Boosting daily physical activity has gained traction as a possible strategy to maintain brain health and cognition in older adults, the authors explained. Animal and human studies alike have found more physical activity can preserve cortical gray matter structure and slow β-amyloid (Aβ) accumulation and tau burden, but most of this research has not assessed Aβ burden.

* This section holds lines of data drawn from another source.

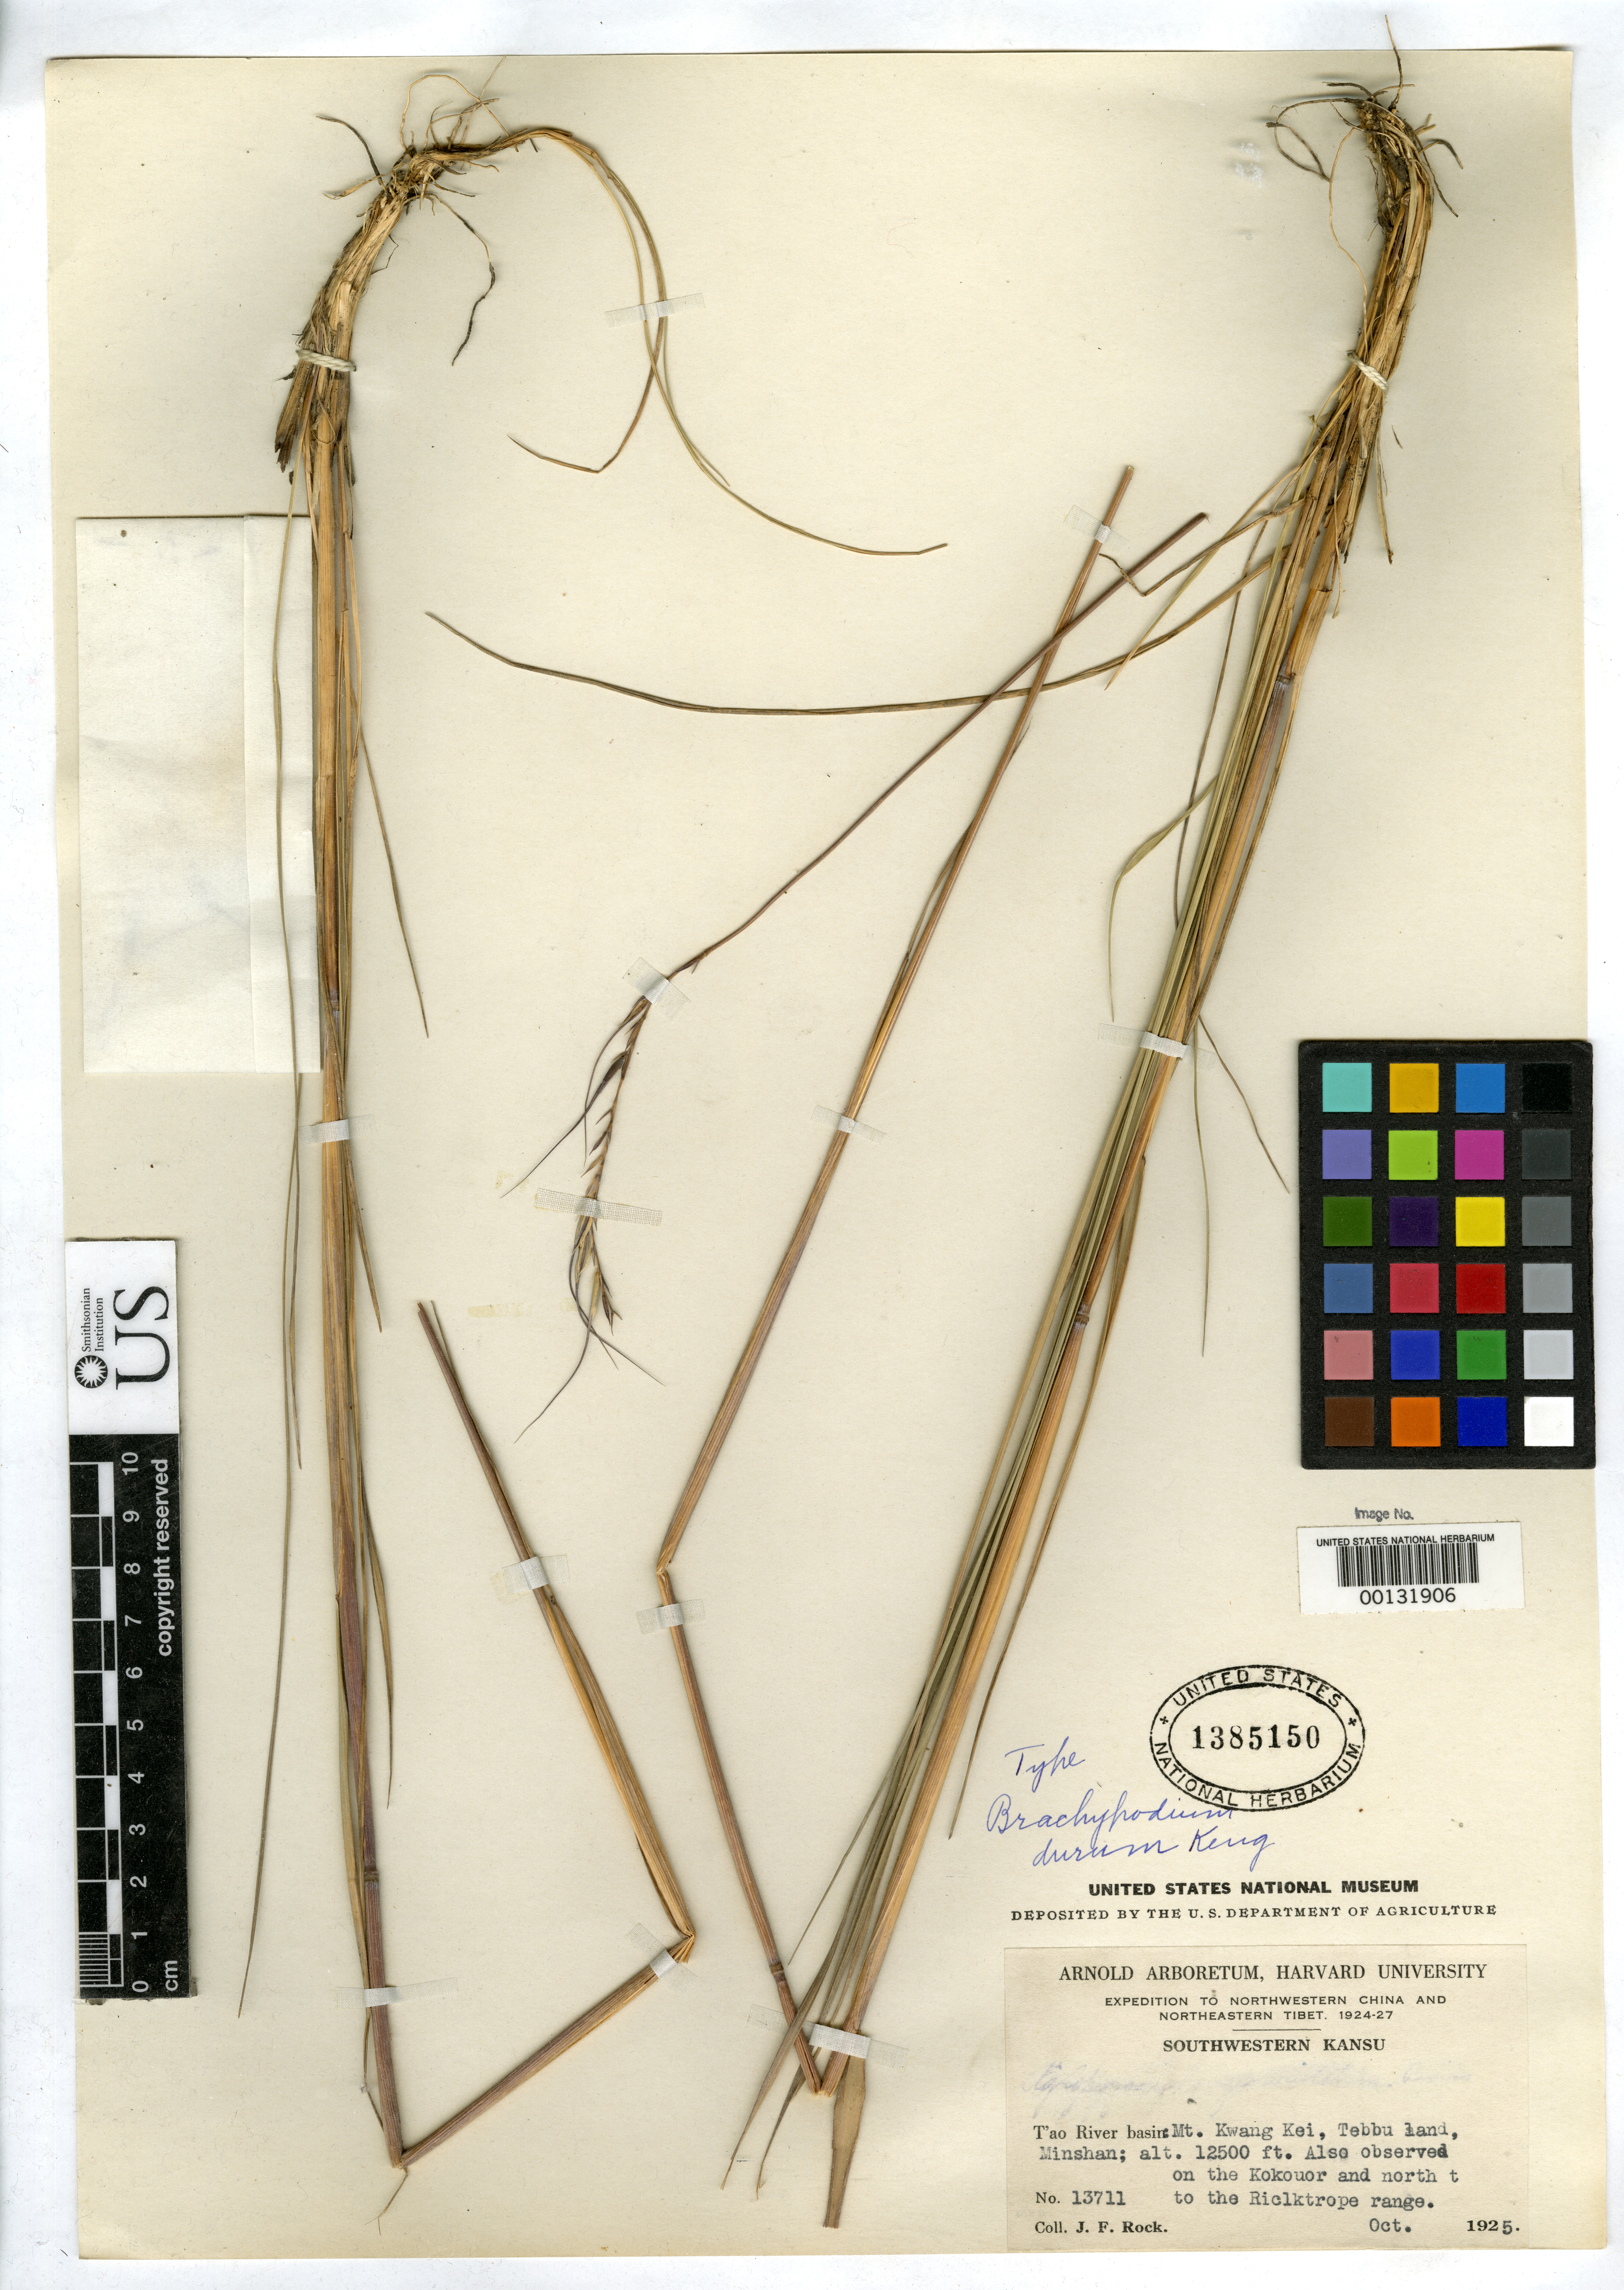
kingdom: Plantae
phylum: Tracheophyta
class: Liliopsida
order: Poales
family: Poaceae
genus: Brachypodium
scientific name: Brachypodium durum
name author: Keng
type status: Holotype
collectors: J. F. Rock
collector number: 13711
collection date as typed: Oct 1925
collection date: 1925-10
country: China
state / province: Gansu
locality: T'ao River basin; Mt. Kwaing kei, Tebbu Land, Minshan; alt. 12500 ft.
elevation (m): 3810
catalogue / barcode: US 1385150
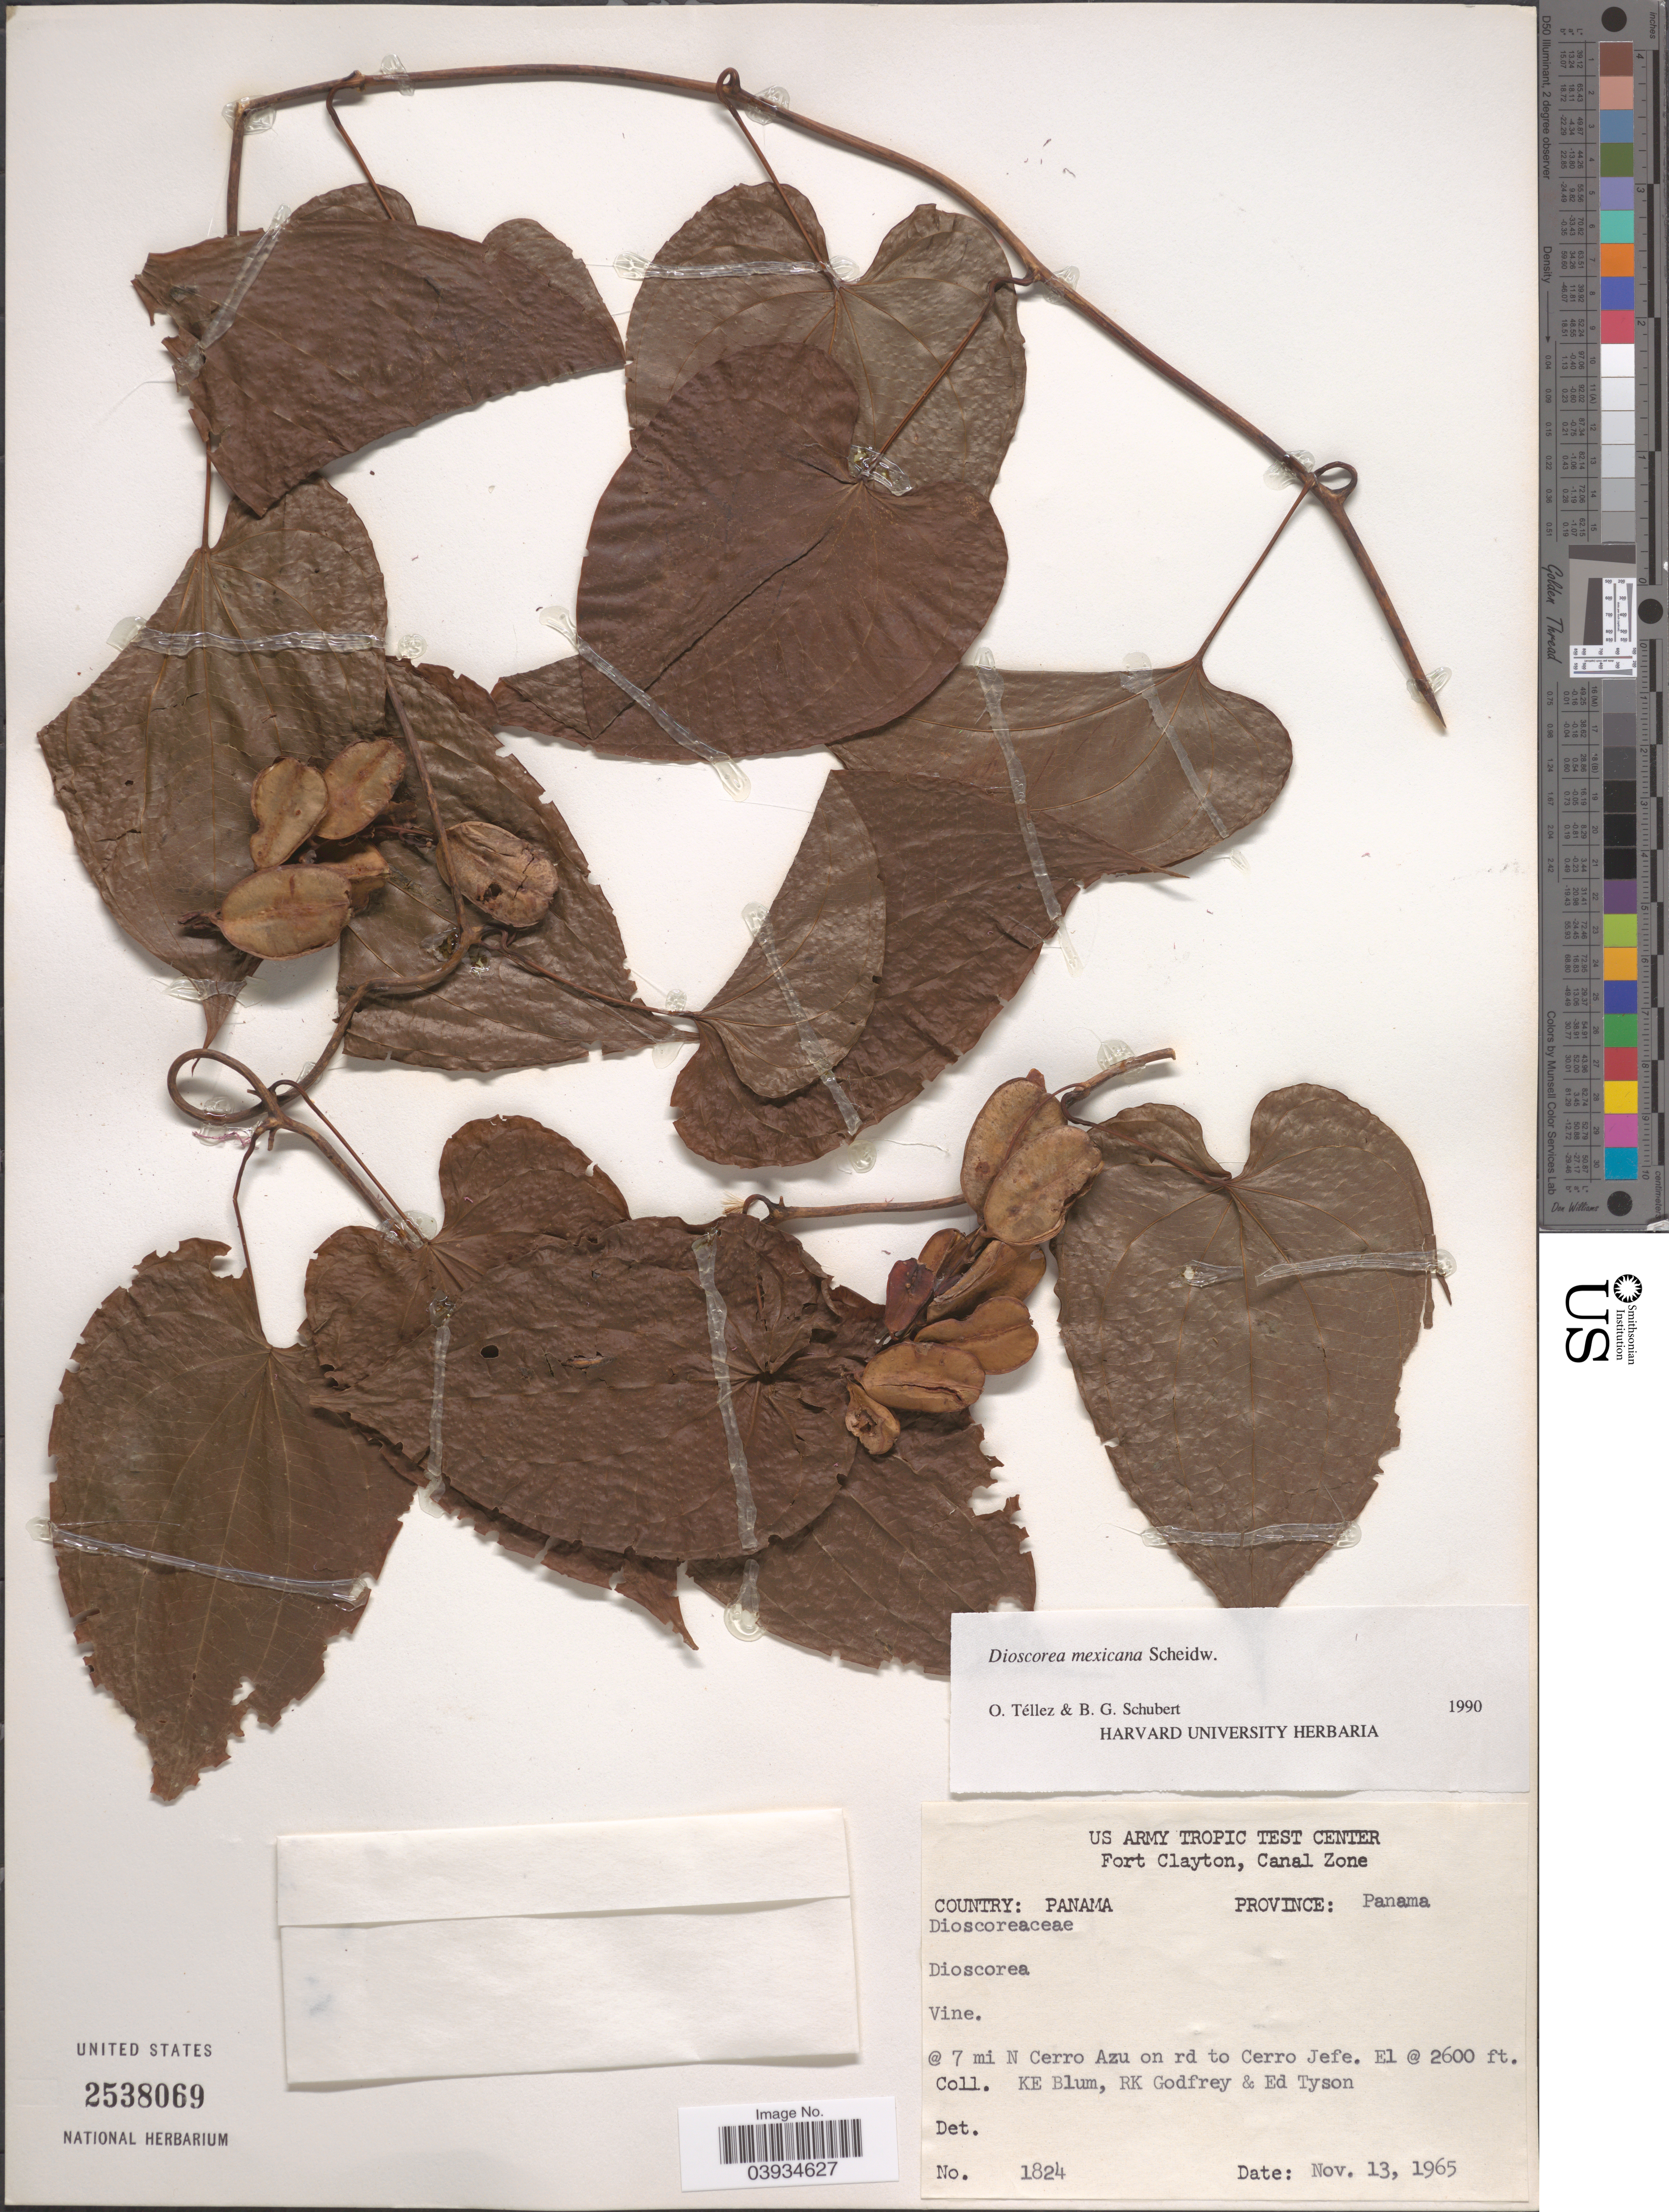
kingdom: Plantae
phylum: Tracheophyta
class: Liliopsida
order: Dioscoreales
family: Dioscoreaceae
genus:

Rabin and colleagues set out to study if baseline physical activity is protective against Aβ-related cognitive decline and neurodegeneration in 182 clinically normal adults who were part of the Harvard Aging Brain Study (HABS). Baseline activity was quantified in mean steps per day, and all participants had prior baseline Aβ PET data, baseline medical data for vascular risk and longitudinal neuropsychological and structural MRI data.
The results showed that greater physical activity was associated with slower Aβ-related cognitive decline (β coefficient 0.03; P < .001) and gray matter volume loss (β, 482.07; P = .002). Vascular risk did not change these associations, the authors noted, and was independently associated with slower Aβ-related decline (Aβ, −0.04; P < .001) and volume loss (β, −483.41 P = .01).
“…these findings support interventions that target both physical activity and management of vascular risk factors as a means of delaying cognitive decline and neurodegeneration in preclinical AD,” the researchers wrote. “These lifestyle interventions could be coupled with anti-Aβ or anti-tau treatments when they become available.”